A Universal Error Measure for Input Predictions Applied to Online Graph Problems

TL;DR

This paper proposes a new error measure for input predictions based on hypergraph covers, enhancing online graph algorithms by providing error-dependent guarantees and applying to various problems like Steiner tree, facility location, and online routing.

Contribution

It introduces a universal error measure for input predictions, enabling refined online algorithm guarantees and initiating the study of learning-augmented online routing algorithms.

Findings

Refined performance guarantees for Steiner tree and facility location.

Error-dependent bounds for online routing problems like TSP and dial-a-ride.

A general framework for learning-augmented online algorithms.

Abstract

We introduce a novel measure for quantifying the error in input predictions. The error is based on a minimum-cost hyperedge cover in a suitably defined hypergraph and provides a general template which we apply to online graph problems.

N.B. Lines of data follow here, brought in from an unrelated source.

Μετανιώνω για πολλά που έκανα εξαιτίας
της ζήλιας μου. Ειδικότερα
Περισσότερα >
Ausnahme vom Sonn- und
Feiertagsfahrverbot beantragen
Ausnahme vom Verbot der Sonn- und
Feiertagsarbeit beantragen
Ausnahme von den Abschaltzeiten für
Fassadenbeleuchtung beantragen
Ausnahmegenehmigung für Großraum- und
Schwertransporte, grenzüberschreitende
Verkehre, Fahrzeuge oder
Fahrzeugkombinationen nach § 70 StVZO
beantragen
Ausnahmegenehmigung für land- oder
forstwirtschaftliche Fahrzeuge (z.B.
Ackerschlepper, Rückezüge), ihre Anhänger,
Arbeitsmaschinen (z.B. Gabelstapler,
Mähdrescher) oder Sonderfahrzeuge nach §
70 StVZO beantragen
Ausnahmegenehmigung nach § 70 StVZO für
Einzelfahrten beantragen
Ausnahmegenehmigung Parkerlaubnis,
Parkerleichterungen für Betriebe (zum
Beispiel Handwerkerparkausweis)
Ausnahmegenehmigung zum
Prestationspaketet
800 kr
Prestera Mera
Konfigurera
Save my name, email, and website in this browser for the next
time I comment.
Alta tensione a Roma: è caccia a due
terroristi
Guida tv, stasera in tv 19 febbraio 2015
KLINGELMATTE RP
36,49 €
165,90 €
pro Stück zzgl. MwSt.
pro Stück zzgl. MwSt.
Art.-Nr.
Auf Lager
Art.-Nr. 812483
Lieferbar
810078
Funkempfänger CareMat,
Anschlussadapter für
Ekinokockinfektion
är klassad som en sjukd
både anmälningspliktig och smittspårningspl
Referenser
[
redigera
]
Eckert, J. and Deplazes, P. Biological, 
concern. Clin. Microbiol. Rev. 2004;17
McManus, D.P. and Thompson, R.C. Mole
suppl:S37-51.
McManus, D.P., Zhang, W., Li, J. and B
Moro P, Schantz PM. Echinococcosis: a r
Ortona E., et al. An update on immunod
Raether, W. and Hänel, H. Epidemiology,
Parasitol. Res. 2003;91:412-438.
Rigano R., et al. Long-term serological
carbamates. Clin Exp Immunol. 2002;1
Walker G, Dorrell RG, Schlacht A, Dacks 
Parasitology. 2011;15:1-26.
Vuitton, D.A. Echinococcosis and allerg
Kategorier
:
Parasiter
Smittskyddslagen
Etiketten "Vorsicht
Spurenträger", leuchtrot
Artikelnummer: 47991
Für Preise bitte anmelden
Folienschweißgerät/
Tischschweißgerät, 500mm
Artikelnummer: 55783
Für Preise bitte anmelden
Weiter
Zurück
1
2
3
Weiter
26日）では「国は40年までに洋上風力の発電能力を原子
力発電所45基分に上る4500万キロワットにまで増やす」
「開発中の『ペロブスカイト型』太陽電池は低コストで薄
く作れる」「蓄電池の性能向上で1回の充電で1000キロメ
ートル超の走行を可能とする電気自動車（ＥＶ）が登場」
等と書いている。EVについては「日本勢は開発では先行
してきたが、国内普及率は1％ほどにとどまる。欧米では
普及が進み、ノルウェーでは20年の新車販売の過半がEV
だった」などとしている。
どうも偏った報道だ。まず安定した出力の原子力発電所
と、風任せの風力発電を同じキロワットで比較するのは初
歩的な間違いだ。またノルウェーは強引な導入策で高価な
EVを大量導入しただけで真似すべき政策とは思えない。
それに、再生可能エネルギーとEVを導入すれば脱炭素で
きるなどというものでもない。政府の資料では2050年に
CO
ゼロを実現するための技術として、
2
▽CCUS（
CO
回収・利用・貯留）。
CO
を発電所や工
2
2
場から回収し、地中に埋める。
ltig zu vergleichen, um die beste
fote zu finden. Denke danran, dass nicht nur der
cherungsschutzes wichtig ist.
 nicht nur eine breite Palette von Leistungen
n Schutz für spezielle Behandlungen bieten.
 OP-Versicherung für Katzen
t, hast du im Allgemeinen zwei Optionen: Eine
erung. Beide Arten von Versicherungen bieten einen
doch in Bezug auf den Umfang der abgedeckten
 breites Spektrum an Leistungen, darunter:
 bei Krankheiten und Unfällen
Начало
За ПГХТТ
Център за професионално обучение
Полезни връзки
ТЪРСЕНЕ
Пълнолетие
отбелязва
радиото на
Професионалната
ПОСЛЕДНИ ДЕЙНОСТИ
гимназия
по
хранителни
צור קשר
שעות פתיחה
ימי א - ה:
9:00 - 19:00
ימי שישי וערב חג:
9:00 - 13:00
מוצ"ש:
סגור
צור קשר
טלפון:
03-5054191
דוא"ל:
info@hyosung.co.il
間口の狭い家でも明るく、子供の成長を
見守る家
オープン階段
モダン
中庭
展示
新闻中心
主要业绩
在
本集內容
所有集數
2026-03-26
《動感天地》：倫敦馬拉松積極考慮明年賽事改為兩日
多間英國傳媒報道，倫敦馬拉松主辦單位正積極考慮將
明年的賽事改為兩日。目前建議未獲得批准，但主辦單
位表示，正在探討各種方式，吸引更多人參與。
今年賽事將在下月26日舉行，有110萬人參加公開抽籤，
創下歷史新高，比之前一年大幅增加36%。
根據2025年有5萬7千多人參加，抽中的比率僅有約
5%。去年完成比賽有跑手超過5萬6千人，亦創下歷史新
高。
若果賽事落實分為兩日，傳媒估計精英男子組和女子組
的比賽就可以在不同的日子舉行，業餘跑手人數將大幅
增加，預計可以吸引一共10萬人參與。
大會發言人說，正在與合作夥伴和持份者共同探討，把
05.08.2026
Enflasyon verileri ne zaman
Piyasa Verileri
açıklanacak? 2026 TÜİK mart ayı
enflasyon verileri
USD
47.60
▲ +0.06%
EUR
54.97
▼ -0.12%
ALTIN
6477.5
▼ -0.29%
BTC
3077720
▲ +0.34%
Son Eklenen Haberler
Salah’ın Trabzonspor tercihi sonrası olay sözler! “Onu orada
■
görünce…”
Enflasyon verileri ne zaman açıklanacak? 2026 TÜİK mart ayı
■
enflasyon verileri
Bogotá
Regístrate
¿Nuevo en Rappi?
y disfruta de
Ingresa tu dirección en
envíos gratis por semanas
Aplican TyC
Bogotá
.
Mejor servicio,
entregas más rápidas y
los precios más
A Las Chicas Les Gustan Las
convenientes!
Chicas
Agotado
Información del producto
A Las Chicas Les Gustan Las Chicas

The measure captures errors due to absent predicted requests as well as unpredicted actual requests; hence, predicted and actual inputs can be of arbitrary size. We achieve refined performance guarantees for previously studied network design problems in the online-list model, such as Steiner tree and facility location. Further, we initiate the study of learning-augmented algorithms for online routing problems, such as the online traveling salesperson problem and the online dial-a-ride problem, where (transportation) requests arrive over time (online-time model). We provide a general algorithmic framework and we give error-dependent performance bounds that improve upon known worst-case barriers, when given accurate predictions, at the cost of slightly increased worst-case bounds when given predictions of arbitrary quality.